Maximum Likelihood Estimation¶

Fit probability distribution parameters by maximizing likelihood (equivalently, minimizing negative log-likelihood). The symbolic-numeric bridge shines: we write the log-likelihood symbolically, derive the score function (gradient) with diff(), then optimize numerically with np_minimize.

  1. Normal distribution [S+N] — closed-form MLE as benchmark
  2. Gamma distribution [S+N] — no closed form, requires optimization
  3. Fisher information [S+N] — confidence intervals from the Hessian
  4. Logistic regression [S+N] — GLM with symbolic link function
In [27]:
load("numerics")$
load("numerics-optimize")$
load("ax-plots")$

1. Normal Distribution MLE [S+N]¶

Symbolic Phase: Log-Likelihood and Score¶

For i.i.d. $X_i \sim \mathcal{N}(\mu, \sigma^2)$, the per-observation log-likelihood is $$\ell_i(\mu, \sigma) = -\ln\sigma - \frac{(x_i - \mu)^2}{2\sigma^2}$$

The score function (gradient of $\ell$) gives the MLE in closed form.

In [28]:
/* Per-observation log-likelihood */
ll_i(mu, sigma, x_i) := -log(sigma) - (x_i - mu)^2 / (2 * sigma^2)$

/* Score function: derivatives of ll_i */
score_mu : diff(ll_i(mu, sigma, x[i]), mu);
score_sigma : diff(ll_i(mu, sigma, x[i]), sigma);
(x[i]-mu)/sigma^2
Out[28]:

Setting the score to zero:

  • $\hat{\mu} = \bar{x}$ (sample mean)
  • $\hat{\sigma}^2 = \frac{1}{n}\sum(x_i - \bar{x})^2$ (MLE uses $n$, not $n-1$)

We verify that np_minimize finds the same solution.

Numeric Phase: Closed-Form vs Optimization¶

In [29]:
/* Generate data from N(3, 2^2) */
n_norm : 200$
data_norm : np_add(3.0, np_scale(2.0, np_randn([n_norm])))$

/* Closed-form MLE */
mu_cf : np_mean(data_norm)$
sigma_cf : sqrt(np_mean(np_pow(np_sub(data_norm, mu_cf), 2)))$
print("Closed-form: mu =", mu_cf, ", sigma =", sigma_cf)$

/* Numeric MLE via np_minimize (minimize negative log-likelihood) */
/* We optimize [mu, log(sigma)] to keep sigma > 0 */
nll_norm(p) := block([mu_v, sig_v],
  mu_v : np_ref(p, 0),
  sig_v : exp(np_ref(p, 1)),
  n_norm * log(sig_v)

GIVEN ENTRIES

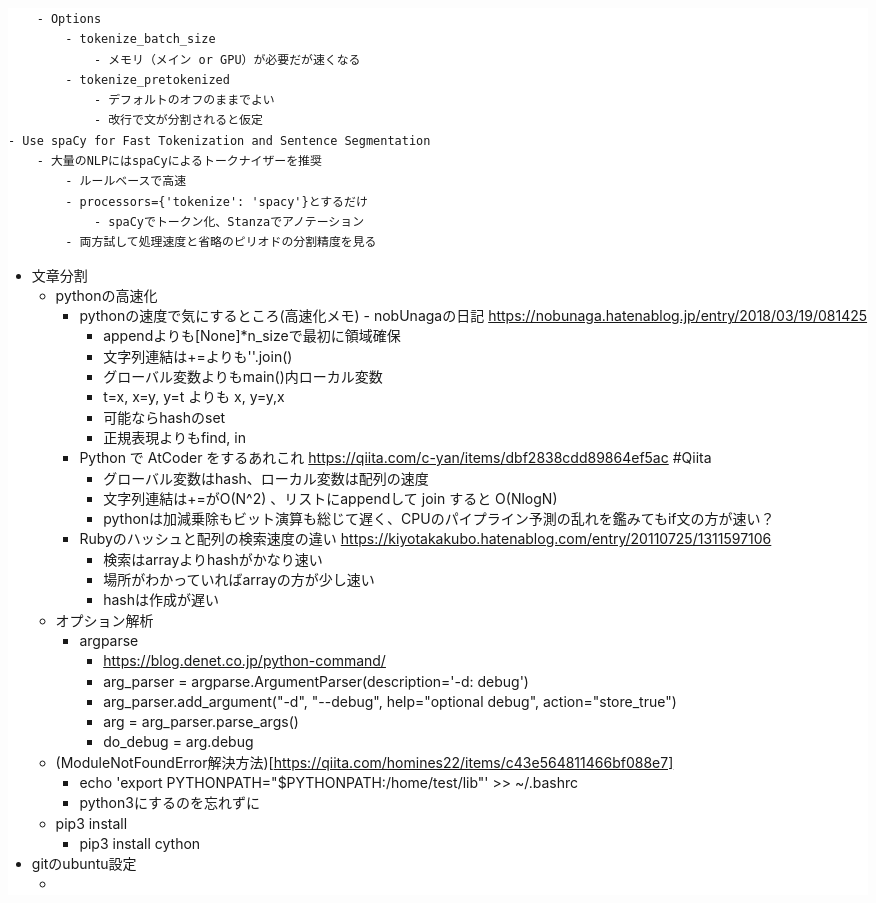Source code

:         - Options
            - tokenize_batch_size
                - メモリ（メイン or GPU）が必要だが速くなる
            - tokenize_pretokenized
                - デフォルトのオフのままでよい
                - 改行で文が分割されると仮定
    - Use spaCy for Fast Tokenization and Sentence Segmentation
        - 大量のNLPにはspaCyによるトークナイザーを推奨
            - ルールベースで高速
            - processors={'tokenize': 'spacy'}とするだけ
                - spaCyでトークン化、Stanzaでアノテーション
            - 両方試して処理速度と省略のピリオドの分割精度を見る
- 文章分割
    - pythonの高速化
        - pythonの速度で気にするところ(高速化メモ) - nobUnagaの日記 https://nobunaga.hatenablog.jp/entry/2018/03/19/081425 
            - appendよりも[None]*n_sizeで最初に領域確保
            - 文字列連結は+=よりも''.join()
            - グローバル変数よりもmain()内ローカル変数
            - t=x, x=y, y=t よりも x, y=y,x
            - 可能ならhashのset
            - 正規表現よりもfind, in
        - Python で AtCoder をするあれこれ https://qiita.com/c-yan/items/dbf2838cdd89864ef5ac #Qiita
            - グローバル変数はhash、ローカル変数は配列の速度
            - 文字列連結は+=がO(N^2) 、リストにappendして join すると O(NlogN)
            - pythonは加減乗除もビット演算も総じて遅く、CPUのパイプライン予測の乱れを鑑みてもif文の方が速い？
        - Rubyのハッシュと配列の検索速度の違い https://kiyotakakubo.hatenablog.com/entry/20110725/1311597106 
            - 検索はarrayよりhashがかなり速い
            - 場所がわかっていればarrayの方が少し速い
            - hashは作成が遅い
    - オプション解析
        - argparse
            - https://blog.denet.co.jp/python-command/
            - arg_parser = argparse.ArgumentParser(description='-d: debug')
            - arg_parser.add_argument("-d", "--debug", help="optional debug", action="store_true")
            - arg = arg_parser.parse_args()
            - do_debug = arg.debug
    - (ModuleNotFoundError解決方法)[https://qiita.com/homines22/items/c43e564811466bf088e7]
        - echo 'export PYTHONPATH="$PYTHONPATH:/home/test/lib"' >> ~/.bashrc
        - python3にするのを忘れずに
    - pip3 install
        - pip3 install cython
- gitのubuntu設定
    - [](https://qiita.com/majka/items/aba924de8d4a92f75dbb)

INSTRUCTIONS
1. Rewrite the maximum likelihood text starting with "For i.i.d. $X_i" and going on through "in closed form.", putting "independent and identically distributed" in place of "i.i.d.".
2. Which packages does the maximum likelihood text load with load() before its first section? List them.
3. Continue the maximum likelihood estimation text from the point where it stops.

WRITTEN RESPONSES
1.
For independent and identically distributed $X_i \sim \mathcal{N}(\mu, \sigma^2)$, the per-observation log-likelihood is $$\ell_i(\mu, \sigma) = -\ln\sigma - \frac{(x_i - \mu)^2}{2\sigma^2}$$

The score function (gradient of $\ell$) gives the MLE in closed form.

2.
numerics
numerics-optimize
ax-plots

3.
    + np_sum(np_pow(np_sub(data_norm, mu_v), 2)) / (2 * sig_v^2))$

nll_norm_grad(p) := block([mu_v, log_sig, sig_v, res],
  mu_v : np_ref(p, 0),
  log_sig : np_ref(p, 1),
  sig_v : exp(log_sig),
  res : np_sub(data_norm, mu_v),
  ndarray([
    -np_sum(res) / sig_v^2,
    n_norm - np_sum(np_pow(res, 2)) / sig_v^2  /* chain rule: d/d(log_sig) */
  ]))$

[p_norm, _, _] : np_minimize(nll_norm, nll_norm_grad, ndarray([0.0, 0.0]))$
print("np_minimize: mu =", np_ref(p_norm, 0),
      ", sigma =", exp(np_ref(p_norm, 1)))$
Closed-form: mu = 2.780627013714442 , sigma = 2.0905371415544867
*************************************************
  N=    2   NUMBER OF CORRECTIONS= 2
       INITIAL VALUES
 F=  1.210223212961730D+03   GNORM=  2.289029880532844D+03
*************************************************
   I  NFN     FUNC                    GNORM                   STEPLENGTH
   1    2     3.493417214207001D+02   1.325372038628683D+02   4.368662936663886D-04
  14   18     2.474842076969837D+02   2.021309684523029D-08   1.000000000000000D+00
 THE MINIMIZATION TERMINATED WITHOUT DETECTING ERRORS.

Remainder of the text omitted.